Jesli chodzi o sprzet to zaczalem z 350d i dwoma kitowymi obiektywami. W pierwszej kolejnosci dokupilem 24-105 L i wyraznie poprawila sie jakosc zdjec oraz zwiekszyly mozliwosci (chocby archikatedra bez lampy - co bardzo spodobalo sie kilku edytorom, bo nie bylo szablonowe). Dopiero kiedy moja sytuacja w redakcji sie ustabilizowala zmienilem puszke na 30tke.
Tak wiec nie sprzet w pierwszej kolejnosci sie liczy (choc pomaga). Ja utwierdzilem sie w potrzebie zmiany po nocnej akcji na Okeciu, kiedy ladowali uchodzcy z Libanu. Wtedy zbyt czesto zawiodl mnie autofocus a na lampe bylo za daleko (przynajmniej na plycie lotniska). Wtedy zapadala decyzja o zmianie puszki, ale z drugiej strony juz wiedzialem, ze ma szanse mi sie zwrocic, a nie jest to inwestycja w ciemno.
Z moich obserwacji "na polu walki" wynika, ze wiekszosc robi 20tkami, 10tki, aczkolwiek pojawiaja sie juz 1nki, ale i zdarzaja sie 350tki (z kitowymi szklami - wtedy wiadomo ze ktos albo zaczyna, albo mala, lokalna redakacja).

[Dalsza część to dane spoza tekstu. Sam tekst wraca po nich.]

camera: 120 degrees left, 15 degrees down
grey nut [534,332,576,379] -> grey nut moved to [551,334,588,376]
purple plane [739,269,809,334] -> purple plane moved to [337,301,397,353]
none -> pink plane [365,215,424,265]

Kolejna sprawa jest na poczatku obserwowanie innych i uczenie sie zachowania. Owszem jest konkurencja, ale nie spotkalem sie z brutalna walka, utrudnianiem sobie, wlazeniem w kadr. Byc moze wynika to z tego, ze redkacje nie wysylaja kilku fotoreporterow na miejsce. Co innego banki zdjec typu Forum, widac potem, ze z tej samej imprezy sa zdjecia 2-3 osob. Ale to nie jest agencja z prawdziwego zdarzenia.

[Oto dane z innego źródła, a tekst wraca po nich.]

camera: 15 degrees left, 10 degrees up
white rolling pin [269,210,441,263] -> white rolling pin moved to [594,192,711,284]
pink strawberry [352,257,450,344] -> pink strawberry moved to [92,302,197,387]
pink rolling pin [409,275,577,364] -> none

Jeszcze inna sprawa jest byc tam gdzie trzeba byc. Sprzet, mobilnosc to jeszcze nie wszystko. Przyklad: Prymas odwiedza wicepremiera Leppera. Wydarzenie niezwykle, poniewaz to do Prymasa sie przyjezdza, a nie odwrotnie. Konferencja na dziedzincu ministerstwa, fotoreportezy, kamery, itp. Panowie potem przechodza na rozmowe "w cztery oczy". No i wszyscy maja zdjecia Prymasa i Leppera przy mikrofonach, ale tylko fotograf Prymasa ma zdjecia z rozmowy przy stole. No i oczywiste jest, ktore sa najbrdziej pozadane.

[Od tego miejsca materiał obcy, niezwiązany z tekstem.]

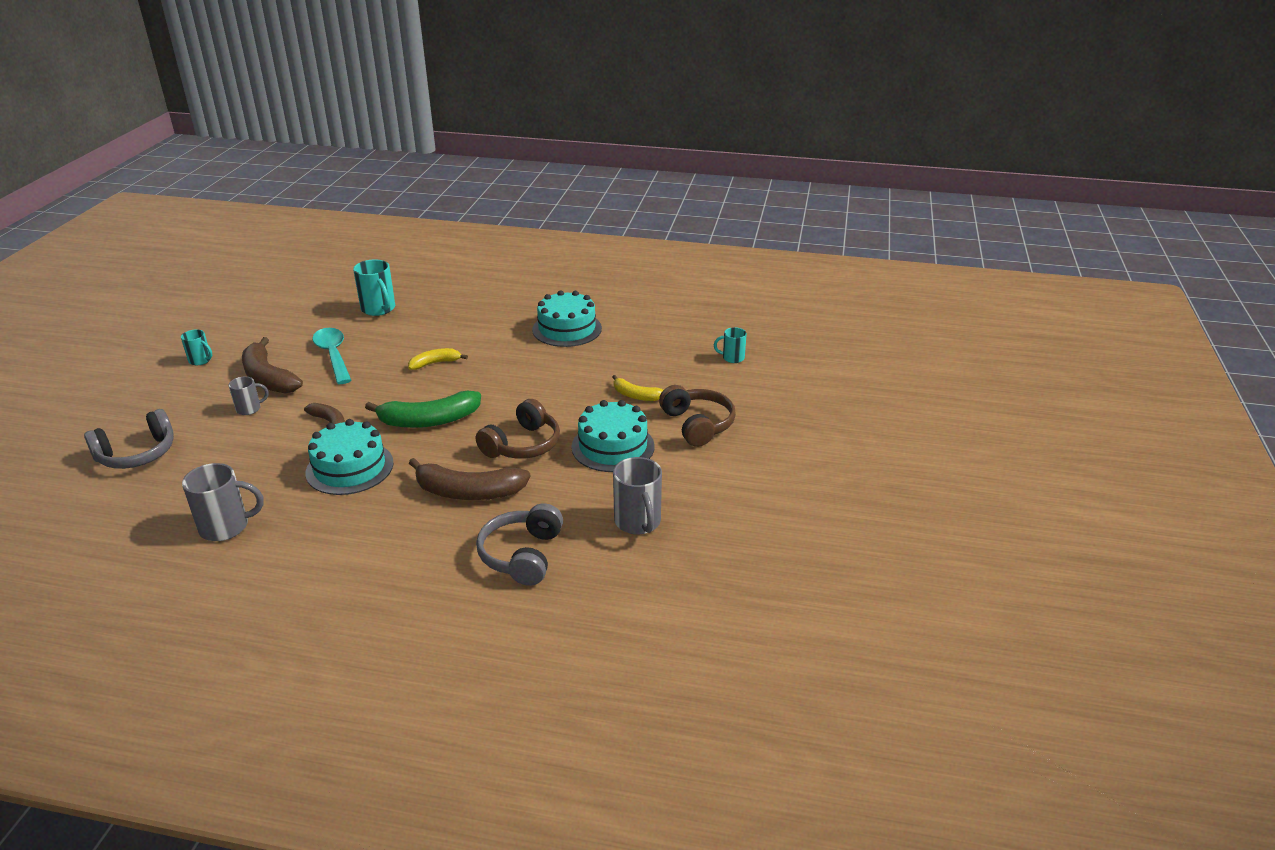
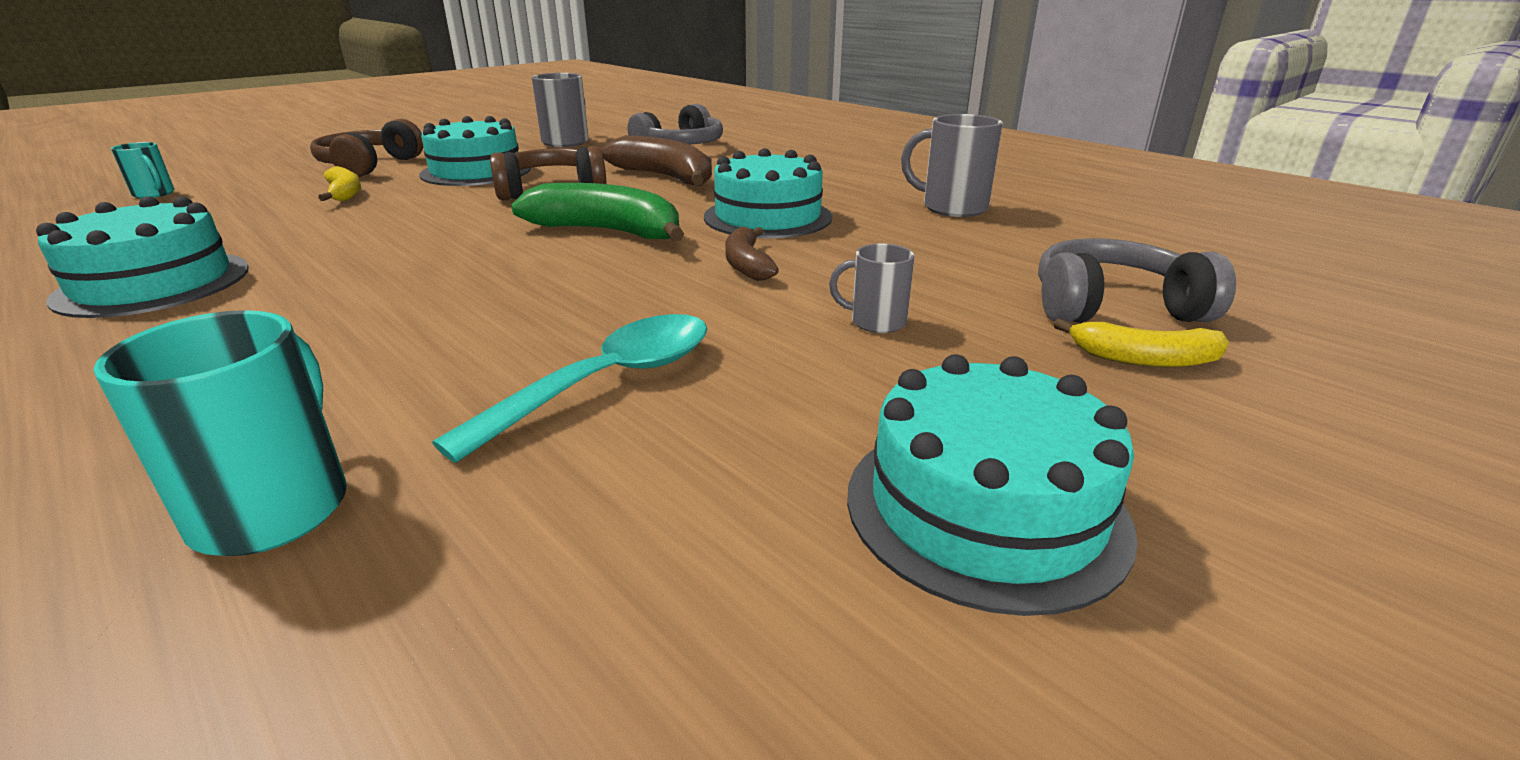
camera: 145 degrees left, 5 degrees down
turquoise mug [181,330,212,365] -> turquoise cake [847,354,1138,616]
brown banana [242,337,303,393] -> none
turquoise spoon [312,328,352,384] -> turquoise spoon turned 150 degrees counterclockwise [432,314,707,463]
yellow banana [408,348,468,370] -> yellow banana moved to [1054,318,1229,367]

I tu chcialem poruszyc kwestie ile w fotografii prasowej licza sie umiejetnosci, sprzet... a mozliwosci. Wydarzenia w metrze londynskim czy plonaca sw. Anna pokazaly ze nie o sprzet chodzi. Zreszta bodaj w zeszlym roku byl gdzies obszerny artykul nt konkurowania zawodowych fotoreporterow z rzesza uzytkownikow komorek. A druga sprawa to mozliwosci. Fotoreporter nie ma szansy wejsc w niektore miejsca. A taka pani Krysia, sekretarka, jest przy jakims spotkaniu, wydarzeniu i moze sobie pstrykac swoim kompatkem, a nawet komorka. A jesli by miala potem odrobine sprytu to ma szanse wykosic zawodowcow.
Dlatego uwazam, ze oprocz budowania portfolio, doskonalenia umiejetnosci i inwestycji sprzetowych, niezbedne jest budowanie "portfolio kontaktow", zwlaszcza z roznymi paniami Krysiami wlasnie od ktorych czasami bardzo wiele zalezy i zawsze pozostawianie po sobie dobrego wrazenia.